Anne geht mit keiner Erwartung, aber mit einem großen Wunsch ins Jahr 2021: Dem Wunsch nach Normalität. Sie ist sich bewusst, dass nichts mehr genauso wie vor der Diagnose sein wird: „Ich habe sicherlich ein bisschen Unbeschwertheit verloren, bin besorgter und nachdenklicher. Aber ich habe die große Hoffnung, dass das, was nun kommen wird, gut wird. Ich freue mich darauf, mein Leben zu genießen, mich mit Freunden zu treffen und unbeschwertes Kinderlachen zu hören.“

Anne möchte zusammen mit DKMS LIFE darauf aufmerksam machen, dass Krebs kein Tabu-Thema mehr sein darf. Krebs macht keine Pause! Diese Krankheit ist trotz Corona leider nicht verschwunden. Nach wie vor erkranken jedes Jahr rund 230.000 Mädchen und Frauen in Deutschland an Krebs.
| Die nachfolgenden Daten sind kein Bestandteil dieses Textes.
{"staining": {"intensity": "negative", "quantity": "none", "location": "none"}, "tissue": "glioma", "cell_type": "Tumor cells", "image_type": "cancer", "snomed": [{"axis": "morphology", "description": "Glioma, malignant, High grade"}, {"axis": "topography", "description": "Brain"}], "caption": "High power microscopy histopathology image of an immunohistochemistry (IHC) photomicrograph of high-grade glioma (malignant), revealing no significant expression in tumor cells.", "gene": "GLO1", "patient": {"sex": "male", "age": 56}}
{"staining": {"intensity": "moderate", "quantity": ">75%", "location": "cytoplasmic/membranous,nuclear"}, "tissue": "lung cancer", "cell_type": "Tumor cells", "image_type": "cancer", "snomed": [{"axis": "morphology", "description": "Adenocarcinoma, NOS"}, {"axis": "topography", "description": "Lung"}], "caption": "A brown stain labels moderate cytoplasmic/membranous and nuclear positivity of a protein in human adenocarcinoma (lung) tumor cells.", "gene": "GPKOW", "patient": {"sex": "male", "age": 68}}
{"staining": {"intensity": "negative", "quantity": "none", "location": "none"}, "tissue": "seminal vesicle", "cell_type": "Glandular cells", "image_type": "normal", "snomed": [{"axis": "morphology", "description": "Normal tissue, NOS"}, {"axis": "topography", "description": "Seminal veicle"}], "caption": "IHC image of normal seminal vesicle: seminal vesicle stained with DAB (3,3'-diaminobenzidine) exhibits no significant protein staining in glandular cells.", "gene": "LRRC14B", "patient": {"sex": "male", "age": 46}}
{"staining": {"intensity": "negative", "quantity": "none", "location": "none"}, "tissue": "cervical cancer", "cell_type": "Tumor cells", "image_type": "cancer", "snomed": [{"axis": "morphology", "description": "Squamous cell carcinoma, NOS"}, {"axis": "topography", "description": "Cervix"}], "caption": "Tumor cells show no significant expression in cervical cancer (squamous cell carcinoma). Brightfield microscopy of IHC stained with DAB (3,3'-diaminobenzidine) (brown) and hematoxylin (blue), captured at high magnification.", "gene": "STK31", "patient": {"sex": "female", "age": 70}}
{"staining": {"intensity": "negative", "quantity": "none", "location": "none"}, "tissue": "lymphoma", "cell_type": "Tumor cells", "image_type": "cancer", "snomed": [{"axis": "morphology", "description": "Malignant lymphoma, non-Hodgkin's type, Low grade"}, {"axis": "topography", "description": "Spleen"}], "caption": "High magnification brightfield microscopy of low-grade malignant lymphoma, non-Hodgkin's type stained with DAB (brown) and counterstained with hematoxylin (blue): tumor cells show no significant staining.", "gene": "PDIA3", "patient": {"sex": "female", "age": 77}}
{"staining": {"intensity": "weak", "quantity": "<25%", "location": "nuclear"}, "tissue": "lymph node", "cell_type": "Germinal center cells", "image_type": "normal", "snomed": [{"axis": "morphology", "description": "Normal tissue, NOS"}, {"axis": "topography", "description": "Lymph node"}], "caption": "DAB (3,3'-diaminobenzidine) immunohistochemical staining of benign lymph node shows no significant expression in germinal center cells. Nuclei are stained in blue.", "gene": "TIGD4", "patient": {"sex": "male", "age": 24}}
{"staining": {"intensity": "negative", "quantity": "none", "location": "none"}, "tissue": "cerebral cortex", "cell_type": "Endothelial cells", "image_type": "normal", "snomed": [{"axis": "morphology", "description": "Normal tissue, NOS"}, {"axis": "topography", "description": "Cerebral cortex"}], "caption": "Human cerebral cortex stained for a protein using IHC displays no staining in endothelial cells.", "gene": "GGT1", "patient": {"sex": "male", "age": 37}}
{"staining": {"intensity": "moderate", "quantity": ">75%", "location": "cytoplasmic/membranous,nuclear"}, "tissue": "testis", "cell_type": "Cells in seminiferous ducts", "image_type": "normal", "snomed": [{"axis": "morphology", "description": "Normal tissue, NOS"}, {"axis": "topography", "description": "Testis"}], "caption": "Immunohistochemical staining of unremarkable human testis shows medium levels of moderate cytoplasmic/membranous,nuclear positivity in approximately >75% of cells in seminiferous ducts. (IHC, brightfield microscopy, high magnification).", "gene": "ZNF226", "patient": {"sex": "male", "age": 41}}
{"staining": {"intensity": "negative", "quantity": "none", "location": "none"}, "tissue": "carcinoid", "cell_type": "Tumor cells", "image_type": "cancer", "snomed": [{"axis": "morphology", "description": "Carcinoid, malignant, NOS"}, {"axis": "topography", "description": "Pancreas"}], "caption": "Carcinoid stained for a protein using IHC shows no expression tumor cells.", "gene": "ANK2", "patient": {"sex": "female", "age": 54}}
Der jährliche Weltkrebstag am 4. Februar ruft dazu auf, sich solidarisch mit Krebspatientinnen und -patienten zu zeigen und Ängste und Vorurteile abzubauen. Jeder einzelne kann dazu beitragen, krebskranke Menschen wie Anne zu unterstützen und ihnen besondere Glücksmomente zu schenken.